• _JOB ITEM_
Go through the entries one line at a time, and gather every line that has the word "Sistemi".

• _DATA EXTRACT_
######
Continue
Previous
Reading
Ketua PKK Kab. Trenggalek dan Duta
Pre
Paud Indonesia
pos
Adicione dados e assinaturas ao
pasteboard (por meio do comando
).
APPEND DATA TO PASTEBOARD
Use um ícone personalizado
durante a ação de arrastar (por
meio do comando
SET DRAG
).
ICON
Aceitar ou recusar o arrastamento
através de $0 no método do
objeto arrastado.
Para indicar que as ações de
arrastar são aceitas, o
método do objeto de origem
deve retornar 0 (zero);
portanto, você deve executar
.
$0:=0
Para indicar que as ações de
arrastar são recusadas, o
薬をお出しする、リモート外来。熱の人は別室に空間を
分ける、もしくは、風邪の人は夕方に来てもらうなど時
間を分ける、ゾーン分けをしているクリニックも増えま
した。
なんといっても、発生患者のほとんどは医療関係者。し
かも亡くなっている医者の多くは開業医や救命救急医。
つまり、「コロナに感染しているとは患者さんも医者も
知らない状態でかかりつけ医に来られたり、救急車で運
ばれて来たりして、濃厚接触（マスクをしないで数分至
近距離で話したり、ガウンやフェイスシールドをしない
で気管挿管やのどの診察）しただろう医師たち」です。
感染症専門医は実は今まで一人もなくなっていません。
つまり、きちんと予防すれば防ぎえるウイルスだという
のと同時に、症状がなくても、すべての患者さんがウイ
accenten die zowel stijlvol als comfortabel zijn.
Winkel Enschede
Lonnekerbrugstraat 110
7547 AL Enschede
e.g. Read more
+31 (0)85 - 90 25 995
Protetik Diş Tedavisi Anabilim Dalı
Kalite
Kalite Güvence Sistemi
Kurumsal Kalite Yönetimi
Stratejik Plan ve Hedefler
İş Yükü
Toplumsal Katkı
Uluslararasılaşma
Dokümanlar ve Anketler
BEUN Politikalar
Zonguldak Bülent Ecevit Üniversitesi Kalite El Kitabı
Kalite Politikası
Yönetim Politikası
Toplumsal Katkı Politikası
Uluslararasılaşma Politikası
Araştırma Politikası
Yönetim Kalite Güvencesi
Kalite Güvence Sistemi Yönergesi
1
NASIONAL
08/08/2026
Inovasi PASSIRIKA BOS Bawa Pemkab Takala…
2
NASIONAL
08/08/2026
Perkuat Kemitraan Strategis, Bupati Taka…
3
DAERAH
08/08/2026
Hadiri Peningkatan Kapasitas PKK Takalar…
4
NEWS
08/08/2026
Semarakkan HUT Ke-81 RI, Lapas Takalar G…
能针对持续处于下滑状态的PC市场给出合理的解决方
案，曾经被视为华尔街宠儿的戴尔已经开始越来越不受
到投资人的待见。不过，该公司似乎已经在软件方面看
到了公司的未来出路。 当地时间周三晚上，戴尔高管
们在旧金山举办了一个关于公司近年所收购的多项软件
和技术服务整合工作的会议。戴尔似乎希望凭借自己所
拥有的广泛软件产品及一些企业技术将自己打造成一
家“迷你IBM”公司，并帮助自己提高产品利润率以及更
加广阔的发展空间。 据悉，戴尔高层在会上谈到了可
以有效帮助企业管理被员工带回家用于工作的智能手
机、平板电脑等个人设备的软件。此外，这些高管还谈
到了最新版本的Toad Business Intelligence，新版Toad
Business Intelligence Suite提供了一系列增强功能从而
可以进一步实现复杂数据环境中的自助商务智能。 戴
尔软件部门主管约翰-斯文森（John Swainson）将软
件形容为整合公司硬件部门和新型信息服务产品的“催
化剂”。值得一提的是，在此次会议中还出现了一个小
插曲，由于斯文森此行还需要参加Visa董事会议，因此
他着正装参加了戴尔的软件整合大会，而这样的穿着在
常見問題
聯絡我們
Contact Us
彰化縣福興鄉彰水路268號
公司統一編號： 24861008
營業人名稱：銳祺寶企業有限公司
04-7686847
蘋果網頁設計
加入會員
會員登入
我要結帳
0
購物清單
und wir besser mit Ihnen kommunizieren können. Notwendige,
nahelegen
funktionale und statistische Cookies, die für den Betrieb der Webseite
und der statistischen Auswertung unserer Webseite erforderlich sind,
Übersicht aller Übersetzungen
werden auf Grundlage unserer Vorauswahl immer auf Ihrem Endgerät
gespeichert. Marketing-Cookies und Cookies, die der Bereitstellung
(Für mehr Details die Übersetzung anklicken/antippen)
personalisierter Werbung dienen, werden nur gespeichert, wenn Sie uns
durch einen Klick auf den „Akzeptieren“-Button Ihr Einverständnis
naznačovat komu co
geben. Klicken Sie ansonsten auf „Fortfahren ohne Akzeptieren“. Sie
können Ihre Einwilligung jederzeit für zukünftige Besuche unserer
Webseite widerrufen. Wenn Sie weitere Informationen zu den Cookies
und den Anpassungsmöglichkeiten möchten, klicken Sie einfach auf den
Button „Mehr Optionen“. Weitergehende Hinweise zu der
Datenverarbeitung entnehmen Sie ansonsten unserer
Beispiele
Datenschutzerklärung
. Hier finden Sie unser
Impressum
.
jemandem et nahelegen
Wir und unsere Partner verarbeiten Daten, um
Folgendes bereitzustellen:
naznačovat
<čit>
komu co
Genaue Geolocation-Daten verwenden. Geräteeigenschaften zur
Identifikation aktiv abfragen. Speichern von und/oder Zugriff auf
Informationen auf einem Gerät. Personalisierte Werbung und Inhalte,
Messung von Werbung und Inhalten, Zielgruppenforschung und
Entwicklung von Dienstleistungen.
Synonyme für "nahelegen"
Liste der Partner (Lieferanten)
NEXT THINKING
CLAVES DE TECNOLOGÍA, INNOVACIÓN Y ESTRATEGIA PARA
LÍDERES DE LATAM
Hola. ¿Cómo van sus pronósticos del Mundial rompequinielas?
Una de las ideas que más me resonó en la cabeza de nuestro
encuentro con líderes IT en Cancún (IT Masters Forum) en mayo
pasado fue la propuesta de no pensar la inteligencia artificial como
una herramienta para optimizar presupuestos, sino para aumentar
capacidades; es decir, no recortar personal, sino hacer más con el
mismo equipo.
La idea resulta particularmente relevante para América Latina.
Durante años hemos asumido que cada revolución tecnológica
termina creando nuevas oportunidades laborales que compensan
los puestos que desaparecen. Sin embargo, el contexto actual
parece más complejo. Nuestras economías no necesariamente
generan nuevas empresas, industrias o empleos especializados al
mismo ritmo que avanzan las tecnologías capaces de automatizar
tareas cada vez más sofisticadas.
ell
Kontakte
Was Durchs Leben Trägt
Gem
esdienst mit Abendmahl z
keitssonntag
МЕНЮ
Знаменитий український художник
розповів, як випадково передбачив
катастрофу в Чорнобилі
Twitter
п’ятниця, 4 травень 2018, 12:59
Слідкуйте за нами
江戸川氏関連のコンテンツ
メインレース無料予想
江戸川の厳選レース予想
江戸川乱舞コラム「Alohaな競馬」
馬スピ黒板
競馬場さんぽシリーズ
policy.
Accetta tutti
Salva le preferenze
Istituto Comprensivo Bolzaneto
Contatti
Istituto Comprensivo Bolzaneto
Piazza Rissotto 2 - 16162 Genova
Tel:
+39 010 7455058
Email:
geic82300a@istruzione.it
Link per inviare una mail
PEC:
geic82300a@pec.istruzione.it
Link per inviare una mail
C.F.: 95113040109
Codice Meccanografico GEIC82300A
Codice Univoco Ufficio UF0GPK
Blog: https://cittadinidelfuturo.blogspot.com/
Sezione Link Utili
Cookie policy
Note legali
######
• _TASK SOLUTION_
Kalite Güvence Sistemi
Kalite Güvence Sistemi Yönergesi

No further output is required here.